### Excerpted text

-------------------------

Thomas tells how, after a stint as a young analyst in Turkey with little financial experience, he got a job running $600 million for Morgan Stanley. His duties included managing the firm's Turkish Investment Fund and Pakistan Fund, and the story focuses on his travails with the latter. Not only was he clueless about Pakistan when he took the job, but the country was unstable and its stock market a disaster. Thomas notes that he was not alone, claiming that when emerging markets were hot, lots of inadequately trained people were hired to run new funds targeting wild stock exchanges. His article could make you question your faith in all funds, not just the emerging-markets variety.

However, Thomas' situation was unusual. In order to make his case, he had to highlight an extremely obscure fund in an extremely obscure market. More- prominent emerging-markets funds have stronger management. Indeed, Thomas concedes that he himself was well-qualified to run the Turkey fund (he had lived there for years, spoke the language, and had experience analyzing Turkish companies). And he praises Madhav Dhar, who ran Morgan Stanley's broader emerging-markets funds, as an astute investor with a "steel-trap mind."

The article does, however, illustrate the danger of bringing out an inappropriate offering just because a sector is hot. That's a temptation too many fund companies have given in to.

Speaking of Emerging Markets
Emerging-markets guru Mark Mobius' biggest fund, Templeton Developing Markets TEDMX, recently released its annual report, with some notable figures inside. For one thing, the fund, which as late as September 1998 had 18% in cash, had 100% invested in stocks at year-end. (The fund did suffer redemptions over that period, but still, Mobius could've kept money off the table if he had wanted to.)

This doesn't mean Mobius had a sense that emerging markets were going to boom. For one thing, he doesn't make broad market calls, and the only other time the fund was (almost) fully invested was in September 1997, right before Asia fell off a cliff. But the fund's aggressive positioning shows that even after getting burned a year earlier, Mobius is still willing to put his reputation on the line when he sees opportunity.

So where was he buying? Above all, it seems, in Singapore and Thailand. The fund's Singapore stake tripled to 9.6% and the Thailand position doubled to 7.8%, as he found new stocks and added to existing positions in both countries. He remained wary of Russia, devoting only 0.6% of assets--a mere $16 million--to that beleaguered market.

One disappointing note: After taking four years to drop to 1.96% from 2.11% as assets grew, the fund's expense ratio is back to 2.11%. That's to be expected, I suppose, given that assets have declined to the same level they were at five years ago. But as an eternal optimist, I was hoping that Franklin Templeton would see fit to give a break to loyal shareholders, by not sticking them with a rising expense ratio on top of (for many of them) deep investment losses.

UltraTrendy and UltraRisky
If you're bullish on Europe--make that really, really bullish--have I got a fund for you. I've also got a fund for you if you think Europe's markets are going to collapse. ProFunds, those rocket-fueled vehicles adept at hitting both the top and the bottom of the charts, have discovered the Old Country. Now you can play your hunches with UltraEurope ProFund, which uses leverage to try to double the return of a homemade Europe index, and UltraShort Europe ProFund, which uses short-selling techniques to get "twice the inverse" of that index.

The idea is easy to chuckle at. But there's a sound idea beneath the funny names and guaranteed volatility. The benchmark the funds use is a combination of Europe's most recognizable indexes: Britain's FTSE 100, Germany's DAX, and France's CAC-40. That's an appealing way to play "core Europe." In fact, I think ProFunds should offer another fund that simply tracks the combination of those three indexes without shorting or leverage. With low, index-fund-like expenses, of course. I don't know of any fund doing anything like that. (Other Europe index funds either target single countries or the whole region, and some track different indexes.)

Stat du Jour
17.2%. That's the percentage of assets that Fidelity Nordic FNORX has in Nokia.

-------------------------

### Material supplied
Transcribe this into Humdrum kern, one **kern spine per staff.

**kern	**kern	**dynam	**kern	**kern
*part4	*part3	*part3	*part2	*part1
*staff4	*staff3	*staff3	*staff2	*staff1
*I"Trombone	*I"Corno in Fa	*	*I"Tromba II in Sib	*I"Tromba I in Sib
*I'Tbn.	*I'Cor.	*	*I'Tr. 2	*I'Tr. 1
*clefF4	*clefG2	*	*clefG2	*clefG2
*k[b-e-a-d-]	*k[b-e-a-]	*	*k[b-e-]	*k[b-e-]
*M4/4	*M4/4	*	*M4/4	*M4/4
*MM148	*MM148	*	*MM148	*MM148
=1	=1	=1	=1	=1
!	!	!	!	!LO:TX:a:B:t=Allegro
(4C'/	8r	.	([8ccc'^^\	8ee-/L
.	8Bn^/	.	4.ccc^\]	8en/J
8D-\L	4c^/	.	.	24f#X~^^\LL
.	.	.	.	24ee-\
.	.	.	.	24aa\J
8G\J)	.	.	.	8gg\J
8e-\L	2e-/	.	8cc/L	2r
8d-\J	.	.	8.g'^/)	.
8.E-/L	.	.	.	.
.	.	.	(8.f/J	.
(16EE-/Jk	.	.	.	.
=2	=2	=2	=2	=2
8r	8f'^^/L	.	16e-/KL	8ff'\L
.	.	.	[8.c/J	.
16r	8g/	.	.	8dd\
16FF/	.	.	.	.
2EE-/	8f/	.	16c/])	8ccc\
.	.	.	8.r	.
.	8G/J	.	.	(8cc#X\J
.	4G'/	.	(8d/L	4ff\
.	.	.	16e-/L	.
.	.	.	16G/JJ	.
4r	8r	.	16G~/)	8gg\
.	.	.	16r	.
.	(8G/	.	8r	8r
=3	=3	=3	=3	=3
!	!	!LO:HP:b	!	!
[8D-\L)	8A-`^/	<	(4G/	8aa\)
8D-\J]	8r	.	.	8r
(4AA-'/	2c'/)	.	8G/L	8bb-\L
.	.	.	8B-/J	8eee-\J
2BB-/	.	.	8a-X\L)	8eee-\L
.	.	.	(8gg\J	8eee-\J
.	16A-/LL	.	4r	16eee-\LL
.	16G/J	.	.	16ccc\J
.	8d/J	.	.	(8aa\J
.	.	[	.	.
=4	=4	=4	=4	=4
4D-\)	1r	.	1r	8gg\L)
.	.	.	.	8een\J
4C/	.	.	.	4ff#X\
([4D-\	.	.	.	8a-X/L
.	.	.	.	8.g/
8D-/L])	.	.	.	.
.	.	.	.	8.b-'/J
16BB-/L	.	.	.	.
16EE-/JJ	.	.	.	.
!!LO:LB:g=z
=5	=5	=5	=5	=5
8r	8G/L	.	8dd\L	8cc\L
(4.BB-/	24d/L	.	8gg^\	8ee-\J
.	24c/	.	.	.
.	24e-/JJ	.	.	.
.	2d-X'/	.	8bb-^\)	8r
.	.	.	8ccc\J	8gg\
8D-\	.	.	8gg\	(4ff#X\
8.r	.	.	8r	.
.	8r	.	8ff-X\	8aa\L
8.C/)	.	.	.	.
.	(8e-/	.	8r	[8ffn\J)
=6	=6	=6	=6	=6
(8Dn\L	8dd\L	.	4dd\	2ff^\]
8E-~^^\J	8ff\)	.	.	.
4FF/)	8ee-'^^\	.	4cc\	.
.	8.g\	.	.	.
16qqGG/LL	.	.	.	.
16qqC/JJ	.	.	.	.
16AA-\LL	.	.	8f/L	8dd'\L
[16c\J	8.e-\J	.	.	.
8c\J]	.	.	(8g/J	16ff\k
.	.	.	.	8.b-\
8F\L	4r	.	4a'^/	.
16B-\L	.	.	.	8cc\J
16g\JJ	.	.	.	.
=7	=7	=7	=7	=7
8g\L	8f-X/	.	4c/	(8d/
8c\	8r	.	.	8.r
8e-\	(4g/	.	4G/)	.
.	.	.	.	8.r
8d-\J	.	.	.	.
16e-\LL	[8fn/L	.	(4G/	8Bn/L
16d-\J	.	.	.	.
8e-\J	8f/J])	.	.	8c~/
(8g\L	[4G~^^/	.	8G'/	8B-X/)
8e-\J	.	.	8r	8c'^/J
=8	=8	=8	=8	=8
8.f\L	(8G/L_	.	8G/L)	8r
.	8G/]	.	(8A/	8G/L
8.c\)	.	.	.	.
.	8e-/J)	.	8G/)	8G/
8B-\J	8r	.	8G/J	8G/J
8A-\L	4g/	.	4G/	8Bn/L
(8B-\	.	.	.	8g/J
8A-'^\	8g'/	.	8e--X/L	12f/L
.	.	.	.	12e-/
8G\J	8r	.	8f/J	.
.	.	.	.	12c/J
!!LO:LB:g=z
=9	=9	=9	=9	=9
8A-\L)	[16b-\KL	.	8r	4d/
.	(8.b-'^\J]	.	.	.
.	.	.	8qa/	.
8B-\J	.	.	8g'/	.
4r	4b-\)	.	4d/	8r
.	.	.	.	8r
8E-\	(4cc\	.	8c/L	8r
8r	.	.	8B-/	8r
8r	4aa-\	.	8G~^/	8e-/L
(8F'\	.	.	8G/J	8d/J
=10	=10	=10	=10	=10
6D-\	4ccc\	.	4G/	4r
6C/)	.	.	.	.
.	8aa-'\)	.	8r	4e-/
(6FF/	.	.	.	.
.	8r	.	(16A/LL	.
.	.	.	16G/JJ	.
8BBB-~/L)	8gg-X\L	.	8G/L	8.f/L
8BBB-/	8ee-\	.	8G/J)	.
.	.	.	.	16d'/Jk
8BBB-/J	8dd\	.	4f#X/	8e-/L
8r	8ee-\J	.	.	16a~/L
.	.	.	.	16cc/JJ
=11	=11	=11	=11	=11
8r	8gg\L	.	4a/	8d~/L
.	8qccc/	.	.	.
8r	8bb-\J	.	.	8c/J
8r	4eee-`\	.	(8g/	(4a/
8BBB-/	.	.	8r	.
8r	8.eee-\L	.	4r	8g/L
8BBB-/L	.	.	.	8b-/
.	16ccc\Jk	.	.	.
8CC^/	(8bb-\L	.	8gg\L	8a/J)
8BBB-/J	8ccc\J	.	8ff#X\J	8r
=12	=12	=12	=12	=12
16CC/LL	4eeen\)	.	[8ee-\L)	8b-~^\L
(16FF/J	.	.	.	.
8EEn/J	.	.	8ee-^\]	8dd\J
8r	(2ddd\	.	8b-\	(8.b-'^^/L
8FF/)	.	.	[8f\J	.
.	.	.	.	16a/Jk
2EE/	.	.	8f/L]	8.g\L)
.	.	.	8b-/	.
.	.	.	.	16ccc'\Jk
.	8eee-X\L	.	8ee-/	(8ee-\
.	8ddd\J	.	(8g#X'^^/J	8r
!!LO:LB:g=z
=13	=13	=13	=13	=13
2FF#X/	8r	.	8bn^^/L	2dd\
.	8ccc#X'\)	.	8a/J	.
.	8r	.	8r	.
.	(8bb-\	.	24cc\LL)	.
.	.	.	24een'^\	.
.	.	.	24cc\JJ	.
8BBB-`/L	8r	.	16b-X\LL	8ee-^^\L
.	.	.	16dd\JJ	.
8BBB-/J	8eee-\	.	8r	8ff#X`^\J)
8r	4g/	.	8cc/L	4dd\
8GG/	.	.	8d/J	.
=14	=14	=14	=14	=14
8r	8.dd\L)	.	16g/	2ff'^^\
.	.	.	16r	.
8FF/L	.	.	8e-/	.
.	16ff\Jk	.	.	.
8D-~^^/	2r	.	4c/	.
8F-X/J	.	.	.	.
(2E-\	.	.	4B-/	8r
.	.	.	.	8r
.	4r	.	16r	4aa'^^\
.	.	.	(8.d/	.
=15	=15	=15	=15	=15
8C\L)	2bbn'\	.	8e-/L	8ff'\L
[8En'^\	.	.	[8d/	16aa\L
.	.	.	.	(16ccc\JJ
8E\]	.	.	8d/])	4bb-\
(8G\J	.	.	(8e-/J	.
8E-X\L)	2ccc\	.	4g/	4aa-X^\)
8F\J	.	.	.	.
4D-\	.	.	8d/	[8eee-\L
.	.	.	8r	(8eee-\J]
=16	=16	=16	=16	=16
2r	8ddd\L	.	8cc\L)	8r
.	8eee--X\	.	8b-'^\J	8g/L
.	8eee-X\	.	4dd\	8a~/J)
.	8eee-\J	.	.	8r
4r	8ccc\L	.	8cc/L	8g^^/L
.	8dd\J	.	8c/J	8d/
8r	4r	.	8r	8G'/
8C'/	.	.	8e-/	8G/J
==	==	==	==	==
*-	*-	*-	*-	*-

-------------------------

### Your goal
Quote the fund commentary word for word, from "The idea is" through "track different indexes.)".

### Finished task
The idea is easy to chuckle at. But there's a sound idea beneath the funny names and guaranteed volatility. The benchmark the funds use is a combination of Europe's most recognizable indexes: Britain's FTSE 100, Germany's DAX, and France's CAC-40. That's an appealing way to play "core Europe." In fact, I think ProFunds should offer another fund that simply tracks the combination of those three indexes without shorting or leverage. With low, index-fund-like expenses, of course. I don't know of any fund doing anything like that. (Other Europe index funds either target single countries or the whole region, and some track different indexes.)